Super-Resolution is one of the most interesting applications of Deep Learning. To introduce the task, super-resolution refers to the problem of taking an image of size 64 x 64 for example, and upsampling it to 256 x 256. This resolution-increasing upsampling operation is done in such a way that it adds detail to the image.
One of the applications of this is for the use of Graphics Engines. Graphics Engines are currently constrained by the large size of data virtual environments require. Super-resolution offers the opportuinty to store samller images in memory and then use a model to infer the corresponding high-resolution objects. Thus, devies such as mobile phones or virtual reality headsets have to store much less data to recreate the virtual environments.
Naively this is done through a nearest neighbor interpolation. In this technique, you would slide an n x m kernel filter over the image and infer the high resolution neighbors based on the local statistics of the kernel. Their are many ideas in between this technique and the use of super-resolution CNNs and GANs, but this is out of the scope of this survey.
In their paper, Learning a Deep Convolutional Network for Image Super-Resoluton, Dong et al. show how a Convolutional Neural Network can be trained to learn a mapping from low to high resolution. This is done by breaking images up into smaller patches (16 x 16 crops for example), and learn the low to high resolution mapping in this way. The mapping is done through a series of convolutions and training follows many of the same principles as regular image classification models. The model is trained by taking the pixel wise loss between the ground truth high resolution patch and the predicted patch.

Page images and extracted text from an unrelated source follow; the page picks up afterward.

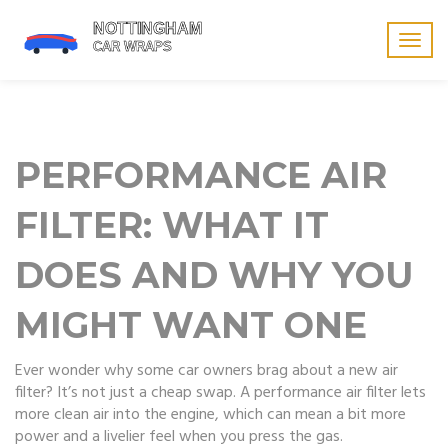
Togg
navig
PERFORMANCE AIR
FILTER: WHAT IT
DOES AND WHY YOU
MIGHT WANT ONE
Ever wonder why some car owners brag about a new air
filter? It’s not just a cheap swap. A performance air filter lets
more clean air into the engine, which can mean a bit more
power and a livelier feel when you press the gas.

This idea worked fairly well, but was really revolutionized with two additional loss terms, feature and adversarial losses. The idea of feature losses was largely popularized in a paper titled, Perceptual Losses for Real-Time Style Transfer and Super-Resolution, by Johnson et al. The idea of this is to take intermediate features from a pre-trained neural network and use this to calculate the loss between the predicted and ground truth high resolution patches. Intuitively, this is denoted as the ‘perceptual loss’, because it is based on the learned representations of an advanced image classification model.
In addition to the use of perceptual / feature losses, the adversarial loss present in Generative Adversarial Networks had a massive impact on the development of Super-Resolution models. The paper, Photo-Realistic Single Image Super-Resolution Using a Generative Adversairal Network, from Ledig et al. is one of the best demonstrations of this idea. From an intuition perspective, GANs are perfectly suited for the task of image super-resolution. GANs solve the problem of generating data which is indistinguishable from the training data. In super-resolution this means that the resulting patch should be indistinguishable from other high resolution patches. This helps solve one of the problems with many Deep Learning probelms, especially evident in super-resolution, problems where there are more than one correct answer. For example, there are many different ways to upsample an image patch to its high resolution counterpart. The pixel wise loss function completely fails to account for this.